Given problem :: Copy out the lines below word for word, leaving out the pictures.

....

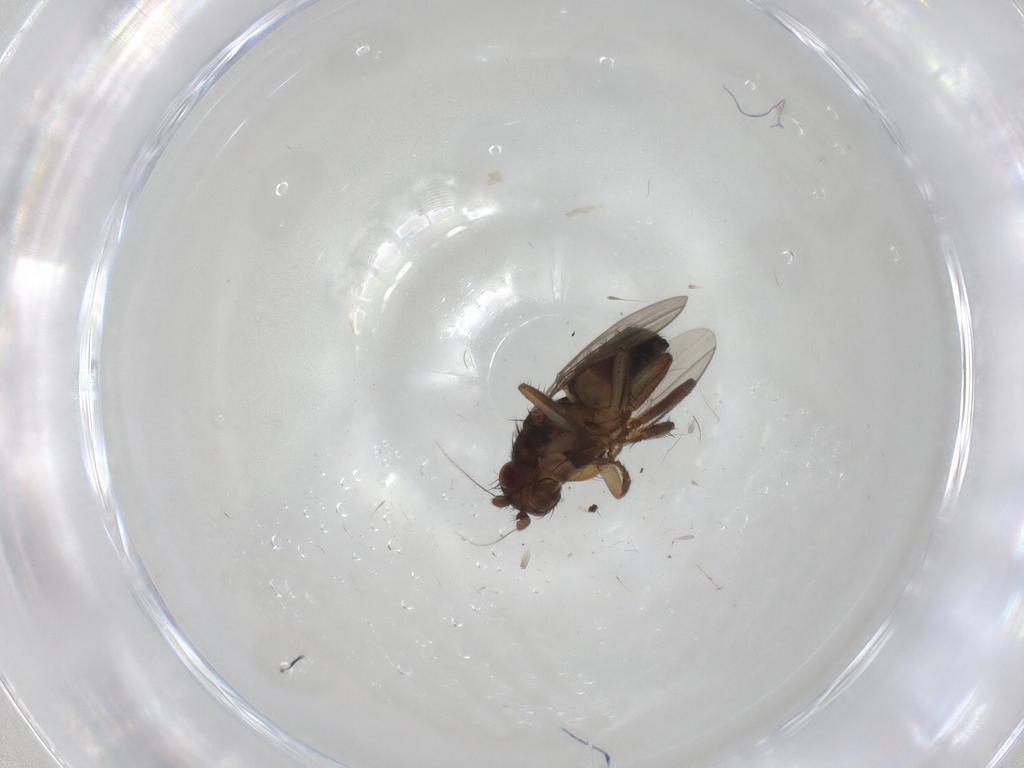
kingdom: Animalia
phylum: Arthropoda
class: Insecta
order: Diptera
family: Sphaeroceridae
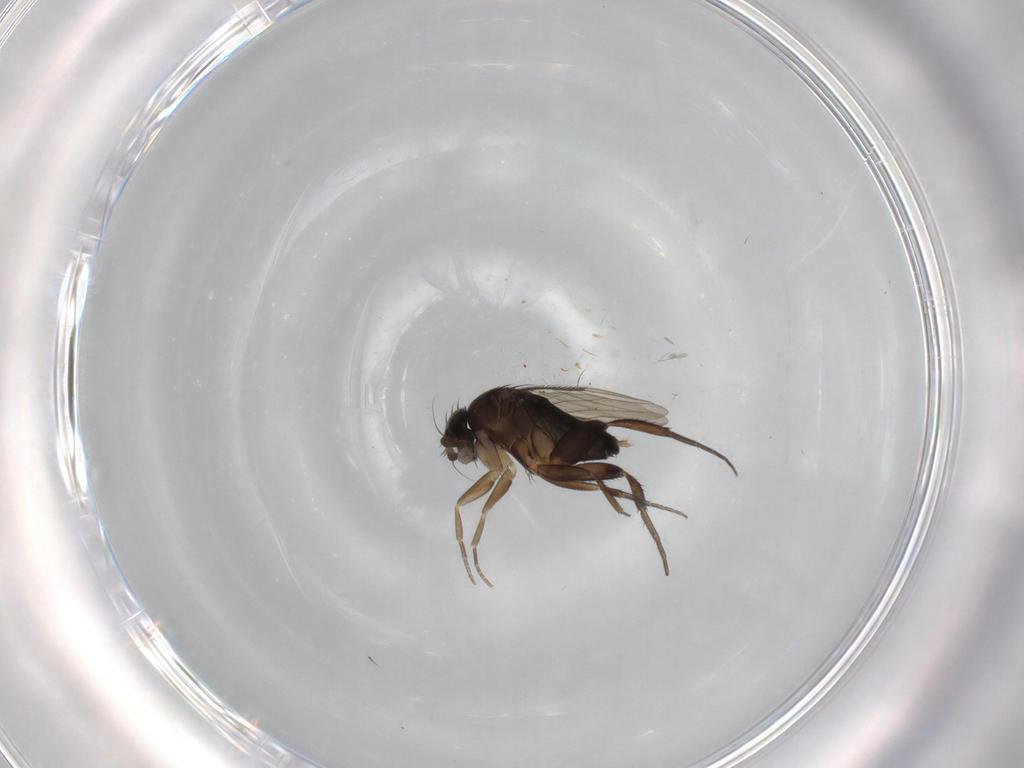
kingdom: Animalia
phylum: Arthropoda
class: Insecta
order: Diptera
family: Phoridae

....

Solved exercise ::
kingdom: Animalia
phylum: Arthropoda
class: Insecta
order: Diptera
family: Sphaeroceridae
kingdom: Animalia
phylum: Arthropoda
class: Insecta
order: Diptera
family: Phoridae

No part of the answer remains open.